Une commune marquée par la perte d’un serviteur discret et constant
Lehaucourt a perdu l’un de ses repères. Robert Penet, père de trois enfants, ancien ouvrier de Motobécane à Saint-Quentin et visage familier des actions solidaires, est décédé dans un accident de la route. Sa trajectoire résume une certaine idée de l’engagement dans l’Aisne : une présence régulière, patiente, tournée vers le collectif et attentive aux besoins du quotidien.
Plus de trente-cinq ans au conseil municipal
Élu conseiller municipal à Lehaucourt de mars 1965 à mars 2001, sous les mandats de Raymond Froment, il a accompagné des générations d’habitants.
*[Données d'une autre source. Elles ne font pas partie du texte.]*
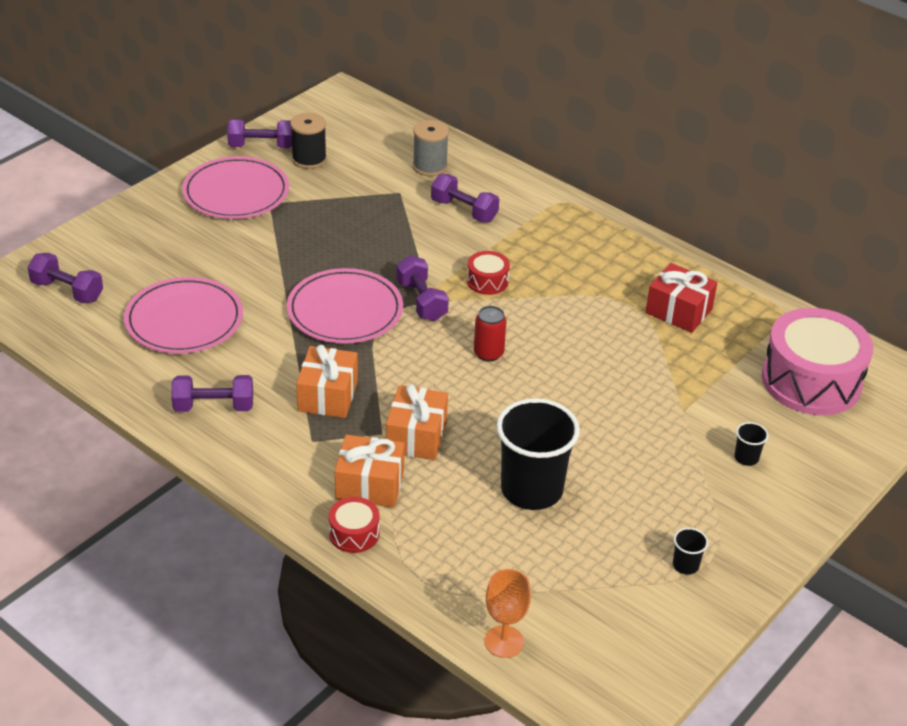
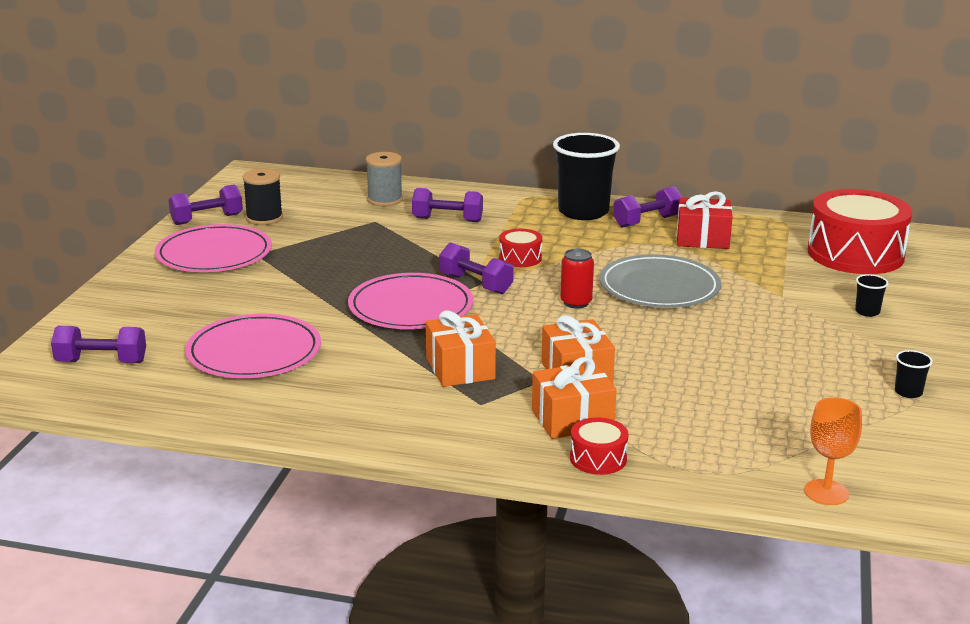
camera: 25 degrees left, 15 degrees down
(214, 407) = (353, 406): purple dumbbell -> purple dumbbell (647, 221)
(531, 490) = (721, 381): black cup -> black cup (583, 212)
(580, 360) = (659, 287): none -> grey plate
(811, 381) = (855, 254): pink drum -> red drum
De ces années d’assemblée communale, reste l’empreinte d’un homme de terrain, attaché à la proximité et au suivi des dossiers dans le temps long, à l’image de nombreux élus ruraux qui s’inscrivent dans la durée.
« Notre village est en deuil tant Robert s’est investi en qualité de conseiller et de membre associatif. Il était de bons services », souligne le maire, Michel Pinçon.
Le fil rouge de la solidarité
Après son mandat, Robert Penet n’a pas rangé l’engagement. Il a poursuivi au sein du Centre communal d’action sociale (CCAS), cœur discret des solidarités locales. Dès les premiers temps, il a aussi soutenu le Foyer rural et culturel, dont il fut l’un des premiers adhérents. Mais c’est au Secours populaire qu’il a sans doute donné sa mesure la plus tangible : près de 30 ans au service du comité local, à collecter les denrées et à les distribuer, geste simple répété semaine après semaine.
- Conseiller municipal pendant 36 ans (1965-2001)
- Membre du CCAS après son mandat
- Adhérent de la première heure du Foyer rural et culturel
- Près de 30 ans d’engagement au Secours populaire local
Un ancrage ouvrier et communal
Ouvrier de Motobécane à Saint-Quentin, il appartenait à cette génération dont la culture du travail et de la solidarité structurait la vie des bourgs et des villages. L’histoire industrielle de la région a longtemps irrigué les associations et les conseils municipaux ; Robert Penet s’y inscrivait avec constance, mettant son temps au service de l’intérêt général, sans recherche d’affichage.
Dans les pas des bâtisseurs du quotidien
Les témoignages convergent : un bénévole « toujours volontaire », proche des habitants, attentif aux besoins de chacun. Les distributions alimentaires, la vitalité du foyer rural, l’accompagnement social : autant de champs d’action où sa présence a compté. Son parcours illustre la force tranquille du monde associatif axonais, souvent porté par des figures modestes et tenaces.
Une mémoire à transmettre
La disparition de Robert Penet laisse un vide à Lehaucourt. Elle rappelle aussi que la vie communale repose sur des engagements durables, souvent silencieux. À l’heure où les associations et les structures sociales recherchent des volontaires, l’exemple de cet homme « généreux » et « chaleureux » demeure une référence locale, un appel à prolonger le fil de la solidarité.
| Période | Rôle | Lieu/Structure |
|---|---|---|
| 1965-2001 | Conseiller municipal | Lehaucourt |
| Après 2001 | Membre | CCAS de Lehaucourt |
| — | Adhérent | Foyer rural et culturel |
| Près de 30 ans | Bénévole | Secours populaire (comité local) |
Au-delà des hommages, la commune retient l’image d’un voisin disponible, d’un élu de longue haleine et d’un bénévole patient. Une manière de vivre ensemble qui s’est construite au fil des décennies, et dont l’Aisne, territoire de villages et de labeur, connaît la valeur.